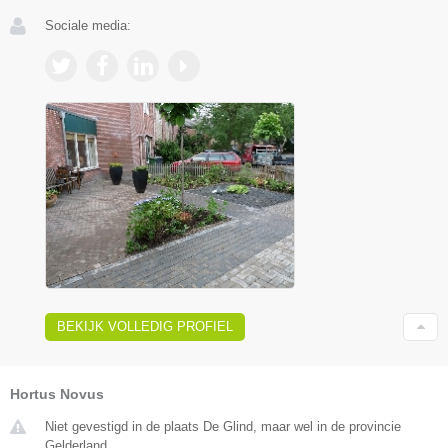
Sociale media:
BEKIJK VOLLEDIG PROFIEL
Hortus Novus
Niet gevestigd in de plaats De Glind, maar wel in de provincie
Gelderland.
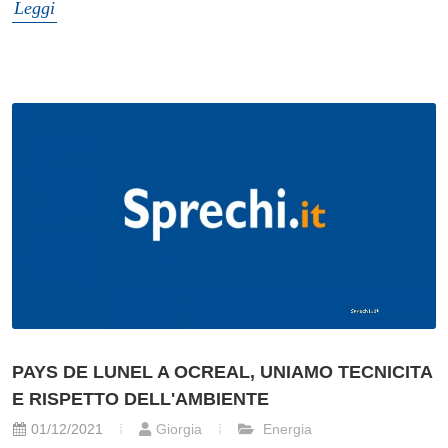
Leggi
PAYS DE LUNEL A OCREAL, UNIAMO TECNICITA
E RISPETTO DELL'AMBIENTE
01/12/2021
Giorgia
Energia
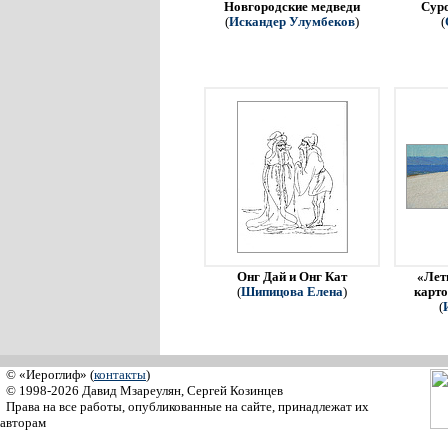
Новгородские медведи
Сур
(
Искандер Улумбеков
)
(
Онг Дай и Онг Кат
«Летн
(
Шипицова Елена
)
карто
(
© «Иероглиф» (
контакты
)
© 1998-2026 Давид Мзареулян, Сергей Козинцев
Права на все работы, опубликованные на сайте, принадлежат их
авторам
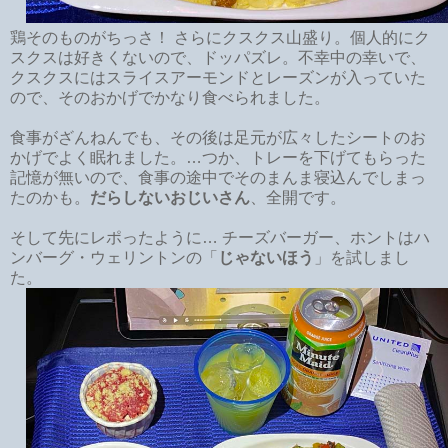
鶏そのものがちっさ！ さらにクスクス山盛り。個人的にク
スクスは好きくないので、ドッパズレ。不幸中の幸いで、
クスクスにはスライスアーモンドとレーズンが入っていた
ので、そのおかげでかなり食べられました。
食事がざんねんでも、その後は足元が広々したシートのお
かげでよく眠れました。…つか、トレーを下げてもらった
記憶が無いので、食事の途中でそのまんま寝込んでしまっ
たのかも。
だらしないおじいさん
、全開です。
そして先にレポったように… チーズバーガー、ホントはハ
ンバーグ・ウェリントンの「
じゃないほう
」を試しまし
た。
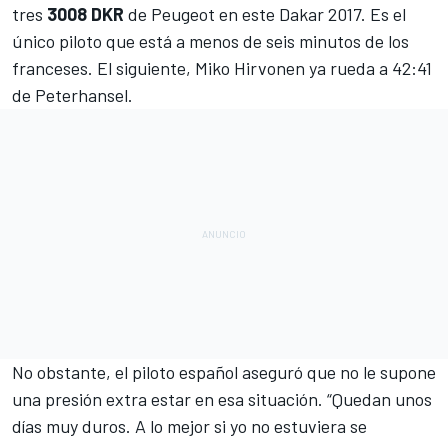
tres
3008 DKR
de Peugeot
en este
Dakar
2017. Es el
único piloto que está a menos de seis minutos de los
franceses. El siguiente, Miko Hirvonen ya rueda a 42:41
de Peterhansel.
No obstante, el piloto español aseguró que no le supone
una presión extra estar en esa situación. “Quedan unos
días muy duros. A lo mejor si yo no estuviera se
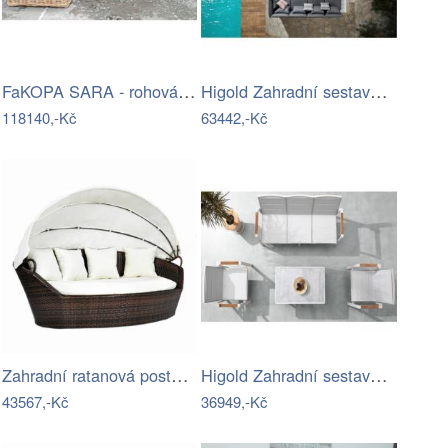
FaKOPA SARA - rohová sedačka ze…
Higold Zahradní sestava HIGOLD - Sophia…
118140,-Kč
63442,-Kč
Zahradní ratanová postel s baldachýnem
Higold Zahradní sestava HIGOLD Nofi 2.0…
43567,-Kč
36949,-Kč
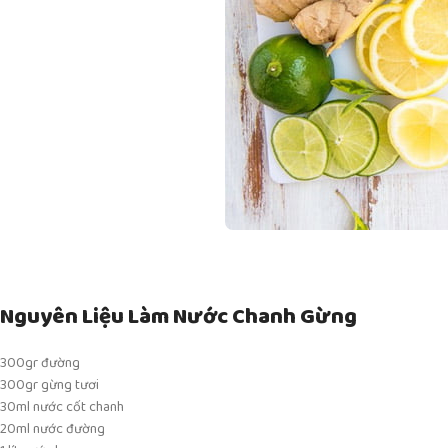
Nguyên Liệu Làm Nước Chanh Gừng
300gr đường
300gr gừng tươi
30ml nước cốt chanh
20ml nước đường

- - - - - - -

# PROBLEM DESCRIPTION
Could you reproduce, word for word, the lines from the one containing "Nguyên Liệu Làm Nước Chanh Gừng" through the end of the records?

# EXPECTED OUTPUT
Nguyên Liệu Làm Nước Chanh Gừng
300gr đường
300gr gừng tươi
30ml nước cốt chanh
20ml nước đường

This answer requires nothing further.